Sometimes, a film is so formulaic that it becomes terrible. It’s a heavy-handed, predictable mess that plucks on your heartstrings like the world’s least accomplished violinist. I often have to remind myself, in trudging through the slew of video games, TV and movies that encompass my pop culture addiction, that many formulas are adopted, used and re-used into oblivion because they work.
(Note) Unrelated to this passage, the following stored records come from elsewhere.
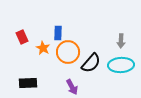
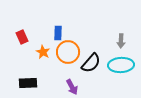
orange star: moved 4 px down
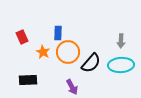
black rectangle: moved 3 px up
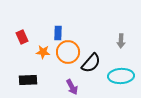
orange star: rotated 24 degrees counterclockwise
cyan ellipse: moved 11 px down
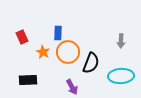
orange star: rotated 24 degrees clockwise
black semicircle: rotated 20 degrees counterclockwise
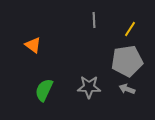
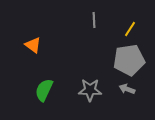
gray pentagon: moved 2 px right, 1 px up
gray star: moved 1 px right, 3 px down
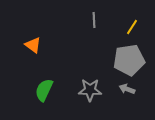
yellow line: moved 2 px right, 2 px up
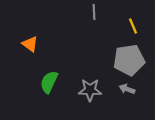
gray line: moved 8 px up
yellow line: moved 1 px right, 1 px up; rotated 56 degrees counterclockwise
orange triangle: moved 3 px left, 1 px up
green semicircle: moved 5 px right, 8 px up
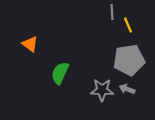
gray line: moved 18 px right
yellow line: moved 5 px left, 1 px up
green semicircle: moved 11 px right, 9 px up
gray star: moved 12 px right
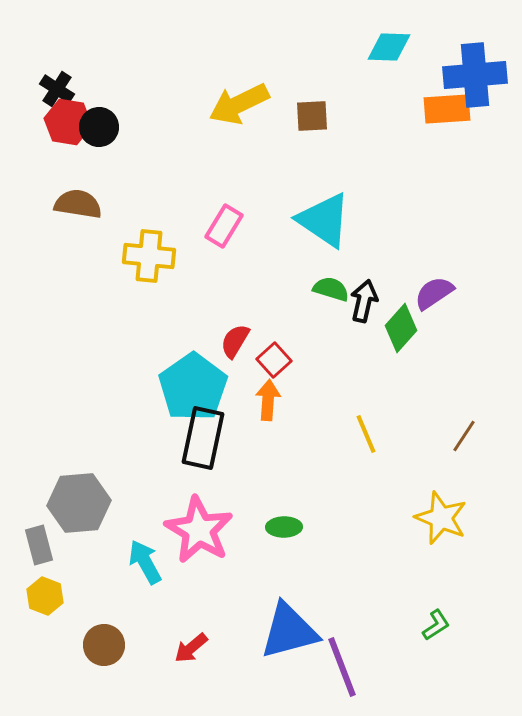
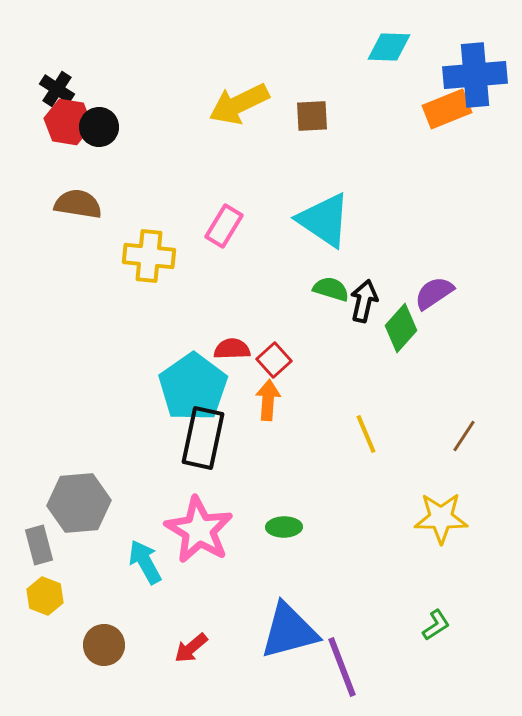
orange rectangle: rotated 18 degrees counterclockwise
red semicircle: moved 3 px left, 8 px down; rotated 57 degrees clockwise
yellow star: rotated 22 degrees counterclockwise
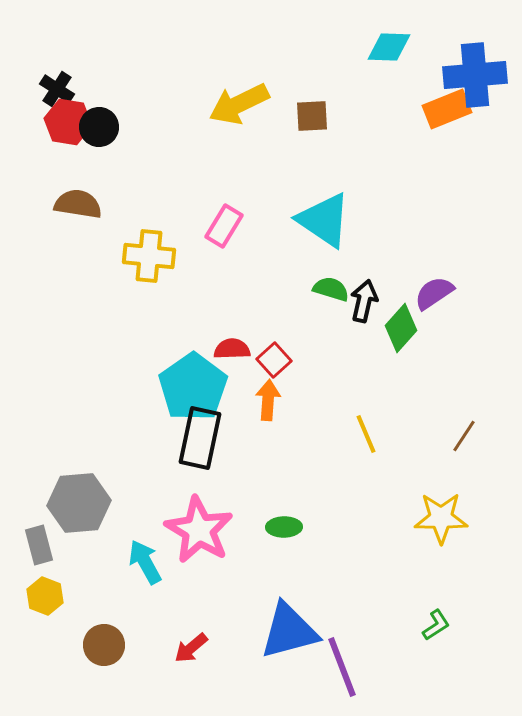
black rectangle: moved 3 px left
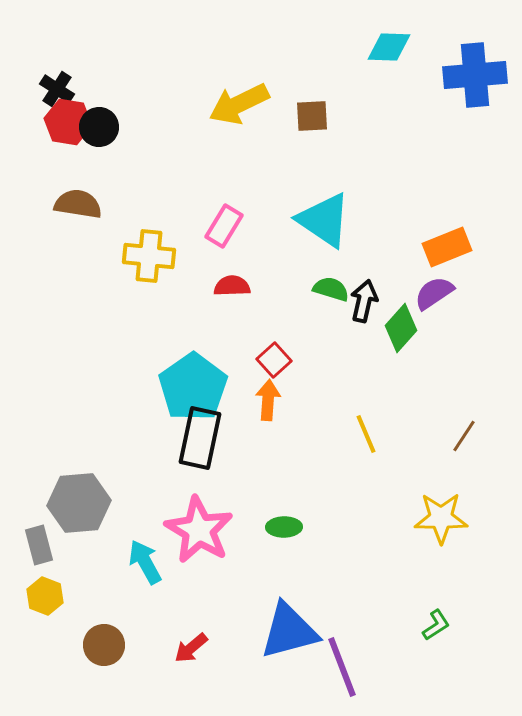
orange rectangle: moved 138 px down
red semicircle: moved 63 px up
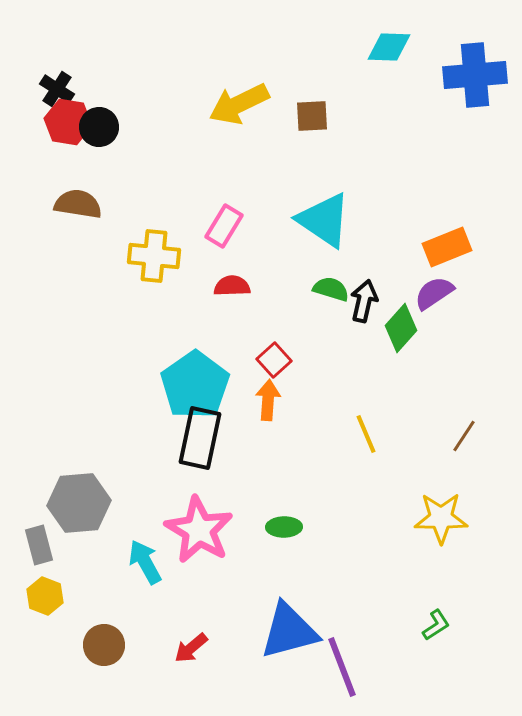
yellow cross: moved 5 px right
cyan pentagon: moved 2 px right, 2 px up
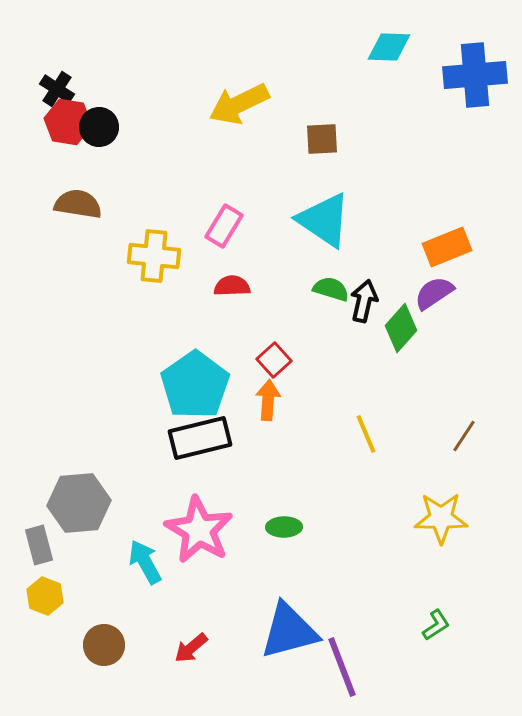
brown square: moved 10 px right, 23 px down
black rectangle: rotated 64 degrees clockwise
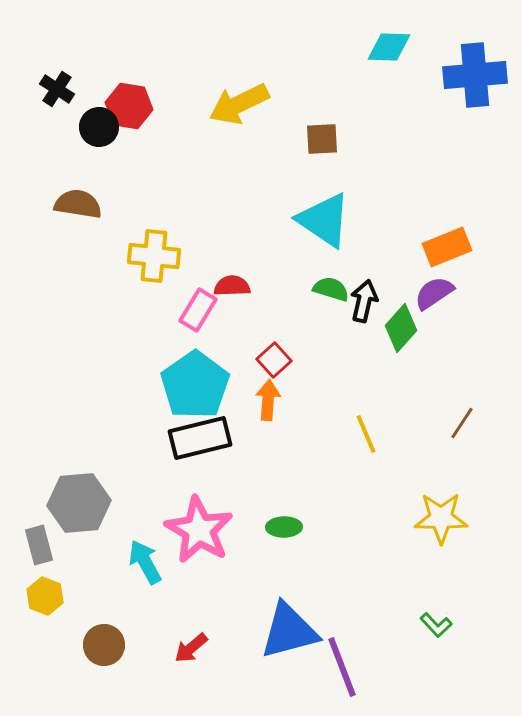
red hexagon: moved 61 px right, 16 px up
pink rectangle: moved 26 px left, 84 px down
brown line: moved 2 px left, 13 px up
green L-shape: rotated 80 degrees clockwise
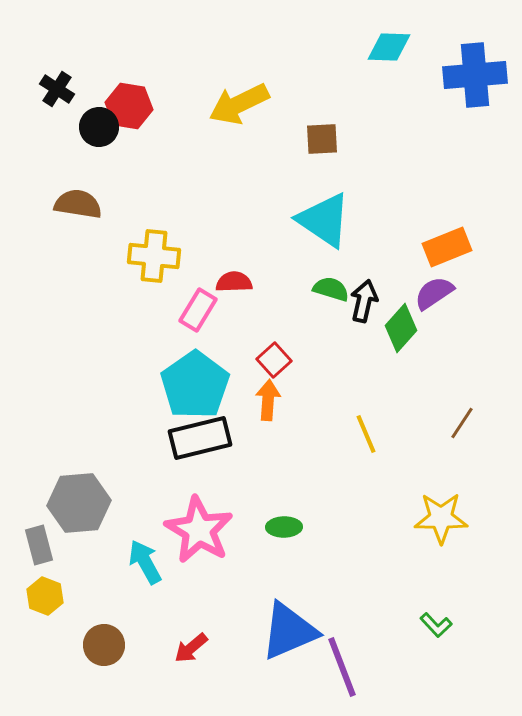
red semicircle: moved 2 px right, 4 px up
blue triangle: rotated 8 degrees counterclockwise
“McFarland, USA” is a formulaic film. Right after Disney begun making waves in changing up their classical formula with movies like “Frozen” and “Maleficent,” they decided to make “McFarland, USA,” a terribly predictable and formulaic sports movie. However, while other films use their formularity to avoid doing any work, drawing in hordes of mindless drones who will shell out $8 to watch what amounts to grayish, mulchy cinematic gruel (I’m looking at you, Kevin James and Michael Bay), “McFarland, USA” follows a formula in telling an inspirational, heartwarming story that almost made me tear up at all of its quaint wholesomeness. Then again, it could have been the girl with the incredibly strong cologne behind me in the theater.
“McFarland, USA” tells the story of Jim White (Kevin Costner), a man who is destined to a life of absolute mediocrity after his parents gave him the least interesting name in the known universe. After he lets his temper get the best of him, he must find work in the town of McFarland, California, a town predominantly made up of Mexican-American “pickers,” who seem destined to a marginalizing life of harvesting produce in the Central Valley. He eventually discovers that the kids under his tutelage are talented runners, and he forms a cross-country running team. A few montages, inoffensive jokes and sports tropes later, everyone lives happily ever after, film done.
The film’s major failing, of which there aren’t many, is Kevin Costner. While “McFarland, USA” succeeds in telling an inspirational story about the cross-country team, many of whom don’t have aspirations at the beginning of the film, we’re forced to spend a majority of the movie’s extensive run time saddled with a boring protagonist. Every time the film seems to flirt with the idea of showing us the plight and struggles of the teens that should be the subject of the film, as they balance school, work and training in the face of an uncaring society, Costner has to show up, furrowing his brow and speaking entirely in sports cliches. I figure that this is to make the predominantly white, middle class audience that makes up the bulk of the flyover states less uncomfortable, but a focus on the more interesting characters in the film and their arcs would have been much more satisfying, instead of the bland protagonist we’re stuck with. The students in the film learn to believe in themselves, follow their dreams and find self-actualization in a society that regards them as throwaway people. Kevin Costner learns to have less of a temper and enjoy Mexican food. How inspiring.
With all that said, the film managed to surprise me in many ways. The bulk of the supporting actors are all extremely talented, and the film manages to stay relatively close to the actual story that inspired it, without being too mired in dramatization. It also manages to display the two differing cultures of Jim White and his Mexican-American students without relying too heavily on stereotypes or racialization. The characters actually feel like real people, with their own distinct personalities, which gives color and atmosphere to a film that would have bored me in almost any other case.
The camerawork is superb and functional, some of the jokes made me laugh and it ends with a climax that really stuck with me. Without trying to spoil anything, the reason “McFarland, USA” is a four instead of a two or three is how the filmmakers handled the ending. I was almost sure that the film was going to end with some message along the lines of, “Thank God the white man showed up and taught us to succeed. He’s the best.” However, “McFarland, USA” doesn’t and as a result it’s a fine film.
For all of its successes, I worry that “McFarland, USA” won’t make enough of an expression to stand the test of time. It’s a film surrounded on all sides by hugely budgeted, bloated beasts of films without artistic merit; monstrosities stitched together by the wretched creator that is the film industry, where artistic merit takes a back seat to generating buzz and maximizing profits. Then again, that could be the cynicism talking, as there was a massive turnout at the screening I saw. I hope the success of “McFarland, USA” continues. It truly deserves it.